Correlation Interpretation

  • Value: The correlation coefficient of 0.029 is very close to zero, indicating a very weak positive linear relationship between the price of the listings and their review scores rating. The extremely low value suggests almost no linear association.
  • Meaning: The near-zero correlation implies that there is little to no linear relationship between how much a listing costs and how highly it is rated. It suggests that increasing the price of a listing does not necessarily correlate with a higher rating, and similarly, lower prices do not necessarily correlate with lower ratings.

Covariance Interpretation

  • Value: The positive covariance of 323.1574 suggests a general trend where higher prices are associated with higher review scores. This means that, in general, when the price increases, the review scores also tend to be higher, and conversely, when the price decreases, the review scores tend to be lower.
  • Meaning: Although the covariance is positive, indicating a general positive direction in the relationship, the actual value does not provide a standardized measure to evaluate the strength of this relationship.
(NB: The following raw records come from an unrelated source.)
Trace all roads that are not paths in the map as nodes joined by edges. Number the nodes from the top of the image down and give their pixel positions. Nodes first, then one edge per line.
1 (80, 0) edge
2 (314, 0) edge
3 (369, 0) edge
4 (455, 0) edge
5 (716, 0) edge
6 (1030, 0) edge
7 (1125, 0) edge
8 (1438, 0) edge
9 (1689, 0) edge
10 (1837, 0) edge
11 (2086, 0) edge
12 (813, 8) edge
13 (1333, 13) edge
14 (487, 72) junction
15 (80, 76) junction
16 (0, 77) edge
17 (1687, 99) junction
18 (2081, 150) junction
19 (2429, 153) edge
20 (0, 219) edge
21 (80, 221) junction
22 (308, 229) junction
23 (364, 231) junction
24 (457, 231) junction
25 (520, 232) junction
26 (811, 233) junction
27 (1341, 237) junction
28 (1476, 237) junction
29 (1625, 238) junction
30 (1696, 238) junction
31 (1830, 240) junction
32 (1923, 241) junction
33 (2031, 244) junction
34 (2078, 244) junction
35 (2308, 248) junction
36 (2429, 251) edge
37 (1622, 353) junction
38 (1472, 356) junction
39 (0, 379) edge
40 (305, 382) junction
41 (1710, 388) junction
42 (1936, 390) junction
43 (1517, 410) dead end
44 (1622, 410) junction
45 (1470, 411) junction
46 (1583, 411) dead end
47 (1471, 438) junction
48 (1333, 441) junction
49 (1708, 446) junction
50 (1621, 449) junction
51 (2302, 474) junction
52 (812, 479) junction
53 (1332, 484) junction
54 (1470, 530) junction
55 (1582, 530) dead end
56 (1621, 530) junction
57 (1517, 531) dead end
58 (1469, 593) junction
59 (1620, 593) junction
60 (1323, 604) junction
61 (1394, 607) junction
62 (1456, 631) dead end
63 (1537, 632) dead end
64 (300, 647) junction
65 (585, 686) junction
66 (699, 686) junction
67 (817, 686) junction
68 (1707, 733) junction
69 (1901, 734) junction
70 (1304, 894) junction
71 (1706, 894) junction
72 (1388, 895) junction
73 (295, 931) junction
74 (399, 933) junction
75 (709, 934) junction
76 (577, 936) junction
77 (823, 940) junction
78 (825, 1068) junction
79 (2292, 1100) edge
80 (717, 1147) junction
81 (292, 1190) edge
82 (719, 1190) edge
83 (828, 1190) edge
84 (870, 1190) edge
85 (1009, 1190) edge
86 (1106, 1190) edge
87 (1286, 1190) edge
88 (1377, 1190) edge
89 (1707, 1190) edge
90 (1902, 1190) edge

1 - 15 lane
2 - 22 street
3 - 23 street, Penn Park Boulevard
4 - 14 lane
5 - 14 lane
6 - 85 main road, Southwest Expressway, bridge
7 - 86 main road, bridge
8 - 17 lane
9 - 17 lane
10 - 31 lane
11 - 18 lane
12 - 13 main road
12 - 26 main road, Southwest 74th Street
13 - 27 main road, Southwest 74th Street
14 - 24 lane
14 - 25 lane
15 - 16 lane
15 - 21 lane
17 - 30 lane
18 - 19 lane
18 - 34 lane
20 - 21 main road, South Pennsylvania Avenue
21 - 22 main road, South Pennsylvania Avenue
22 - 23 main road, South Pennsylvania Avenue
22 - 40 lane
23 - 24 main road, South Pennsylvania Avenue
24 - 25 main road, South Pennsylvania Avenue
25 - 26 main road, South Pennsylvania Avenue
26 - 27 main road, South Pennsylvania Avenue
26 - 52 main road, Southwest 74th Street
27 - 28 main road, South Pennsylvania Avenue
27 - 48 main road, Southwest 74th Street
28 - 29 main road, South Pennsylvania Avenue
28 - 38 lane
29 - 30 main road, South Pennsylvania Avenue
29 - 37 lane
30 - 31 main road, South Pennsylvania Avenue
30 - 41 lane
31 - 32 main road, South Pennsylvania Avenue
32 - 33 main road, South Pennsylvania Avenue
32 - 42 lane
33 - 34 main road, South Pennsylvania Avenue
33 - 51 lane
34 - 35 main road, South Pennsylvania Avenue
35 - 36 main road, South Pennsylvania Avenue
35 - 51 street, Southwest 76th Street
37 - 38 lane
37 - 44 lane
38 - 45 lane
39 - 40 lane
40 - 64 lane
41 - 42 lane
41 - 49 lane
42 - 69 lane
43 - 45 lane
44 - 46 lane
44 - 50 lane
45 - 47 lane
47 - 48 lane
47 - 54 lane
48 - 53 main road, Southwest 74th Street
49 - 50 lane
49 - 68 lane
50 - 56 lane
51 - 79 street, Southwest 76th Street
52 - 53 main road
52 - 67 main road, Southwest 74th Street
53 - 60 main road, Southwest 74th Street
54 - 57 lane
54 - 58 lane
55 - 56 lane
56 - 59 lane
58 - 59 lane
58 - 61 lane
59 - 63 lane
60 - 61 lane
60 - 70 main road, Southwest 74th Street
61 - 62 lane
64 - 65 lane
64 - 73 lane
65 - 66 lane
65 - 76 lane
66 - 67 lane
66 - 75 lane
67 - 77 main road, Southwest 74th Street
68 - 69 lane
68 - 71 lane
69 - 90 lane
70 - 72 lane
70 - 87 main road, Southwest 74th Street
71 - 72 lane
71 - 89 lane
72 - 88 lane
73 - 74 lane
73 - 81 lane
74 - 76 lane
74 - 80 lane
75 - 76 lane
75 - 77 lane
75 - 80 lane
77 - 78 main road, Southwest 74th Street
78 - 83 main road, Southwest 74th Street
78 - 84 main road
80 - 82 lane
The very weak correlation value significantly undermines the apparent positive relationship suggested by the covariance, indicating that the relationship is overall very weak.

Overall Interpretation

While the covariance suggests a general positive trend, the extremely low correlation indicates a more critical story—that the relationship between price and review scores rating is minimal. This minimal relationship implies that other factors likely play much more significant roles in influencing the review scores of listings on platforms like Airbnb.